The Last Senate of Julius Caesar, Raffaele Giannetti, 1867
I’m going to be upfront here and just say that absolutely nothing I have to say on this topic is new. This is just something that has sufficiently annoyed me that I wanted to write about it, sort of like shouting pointlessly into the void.
The political theatre in our legislative branch has become actively poisonous to a well-functioning government.
I mean I’m not going to pretend I’m nonpartisan or anything—I’m obviously a pretty partisan liberal—but I really do care more about functional governance. I am genuinely someone who cares about my country and our ability to continue to bring about positive changes in the world.
Since the 1990s when Newt Gingrich found out that if you just act like an obstructionist, every single camera and every single newspaper will be pointed directly at you, we’ve been careening towards this moment. When you grind the government to a halt, everyone has no choice but to look directly at you.
Both congressional parties have actively nurtured this tendency into a well-calculated legislative cycle that works like this—there’s a budget crisis, then we engage in political grandstanding, and then we resolve it (or we have a brief shutdown and then resolve it.) House Republicans used a shutdown against the Obama Presidency to extract political concessions, and House Democrats used a shutdown to extract concessions from Trump. Neither party is blameless for getting us here.

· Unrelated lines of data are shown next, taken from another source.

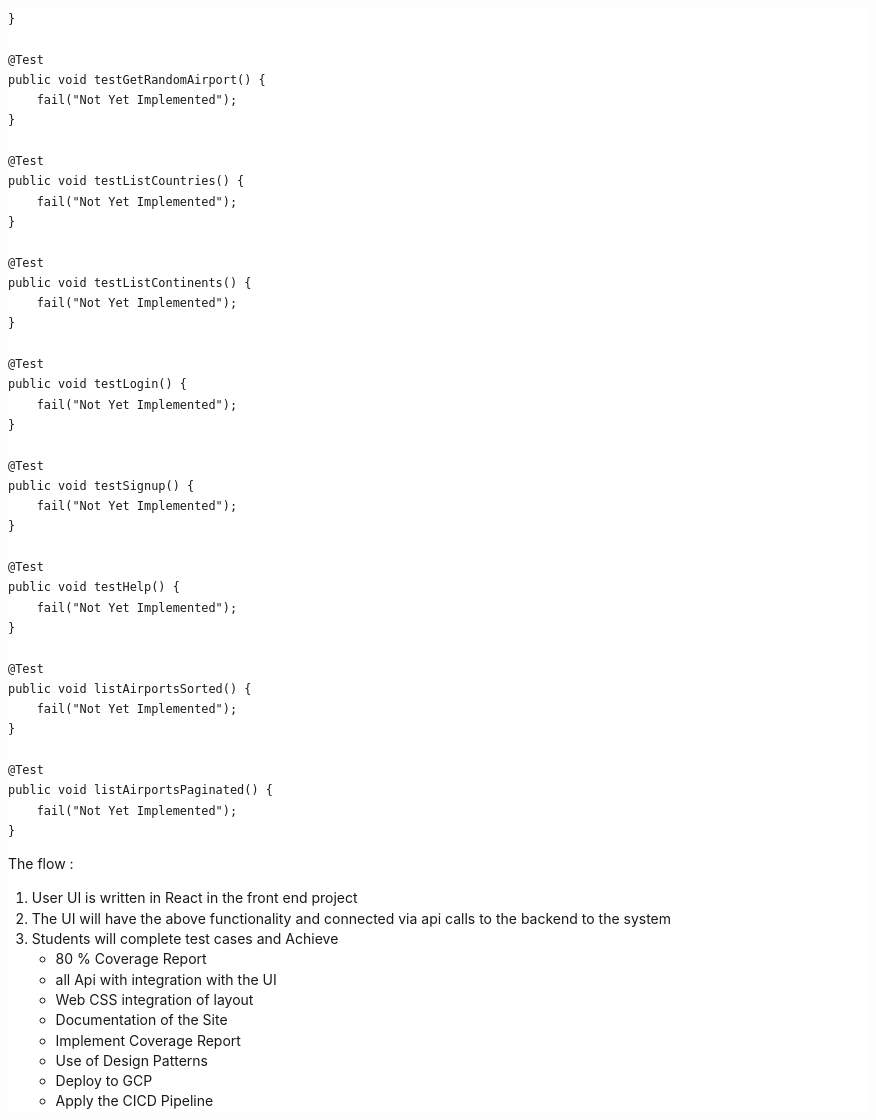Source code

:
 ```
}

@Test
public void testGetRandomAirport() {
    fail("Not Yet Implemented");
}

@Test
public void testListCountries() {
    fail("Not Yet Implemented");
}

@Test
public void testListContinents() {
    fail("Not Yet Implemented");
}

@Test
public void testLogin() {
    fail("Not Yet Implemented");
}

@Test
public void testSignup() {
    fail("Not Yet Implemented");
}

@Test
public void testHelp() {
    fail("Not Yet Implemented");
}

@Test
public void listAirportsSorted() {
    fail("Not Yet Implemented");
}

@Test
public void listAirportsPaginated() {
    fail("Not Yet Implemented");
}
```

The flow :

1.  User UI is written in React in the front end project
2.  The UI will have the above functionality and connected via api calls to the backend to the system
3.  Students will complete test cases and Achieve
    - 80 % Coverage Report
    - all Api with integration with the UI
    - Web CSS integration of layout
    - Documentation of the Site
    - Implement Coverage Report
    - Use of Design Patterns
    - Deploy to GCP
    - Apply the CICD Pipeline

The dynamic that really worries me though, is the emergence of an inter-GOP competition to see who gets to be the star of the moment. Instead of a well-rehearsed (if extremely toxic) cycle of edging toward a cliff to see who blinks first—it is now a game of individuals playing obstructionist for their self-interest. It isn’t even about the Democrats or GOP anymore. It’s about who in the GOP has the willpower to utilize the dozens of various mechanisms to grind over governmental processes to a halt.
Just look back at the travails of Kevin McCarthy’s speakership election. The whole thing was essentially just a stunt that revolved around one (Ultra-MAGA) flank of the GOP that was able to monopolize the national spotlight. Matt Gaetz despite being about as unlikeable as a politician can be, was the center of American political life and it paid a lot.
How about the star of the GOP, Marjorie Taylor Greene? Yeah sure, she seemingly can’t go a week without saying something to the effect that we need a Second American Civil War and it makes her millions.
What I’m trying to get at here is that we’ve created a set of structural incentives for an enduring problem to emerge in the ranks of the GOP. There’s a relatively vicious competition in these fundraising markets given how deterritorialized our national politics have become.
The fundraising game hasn’t been local for some time—and you need to compete with the whole party if you want to pull in the big numbers. In the era of constant coverage in social media, you can’t plan for your once-a-year budget standoff to get your moment in the sun either.
This gets me to Tubervilles’ months-long campaign to block hundreds of military nominations and the appointments of service chiefs. His single-handed campaign—despite being a problem for national security—is massively beneficial to the Senator himself. It gives him a direct national spotlight with endless news and social media coverage.
Fuck national security. Fuck legislation. Fuck the careers of hundreds of people that have faithfully served their country. It pays to make sure your base knows that you are fighting.
It’s not enough to just grandstand at some hearing that you might get a clip from to post on Twitter. You need to make sure that what you’re doing is going to dominate the discourse on a daily basis. You need to be visible all year long. The same set of structural forces that create stars on social media now creates our most notable legislators. It’s getting constant eyes on you no matter the cost.
You need to be Cato the Younger standing in front of the Senate every single day fighting off the 40 other Catos that are looking to steal your oxygen. You need to be worse, louder, and more vicious. If you’re not? Well, then good luck with those fundraising letters.
It’s a structural problem with how our political-media-fundraising ecosystem works. If you want to be the bigger man and step aside you’re just going to lose—elections are a zero-sum game.
I don’t really have much hope that we’re going to pull out of this anytime soon. There don’t seem to be any real breaks on the culture war that’s driving much of rhetorical ammunition for the worst offenders in this fight. We’re also so polarized as a nation I kind of fear that there’s not enough voters willing to defect to finally put an end to this. Even after a coup attempt, Trump is polling equal to Biden.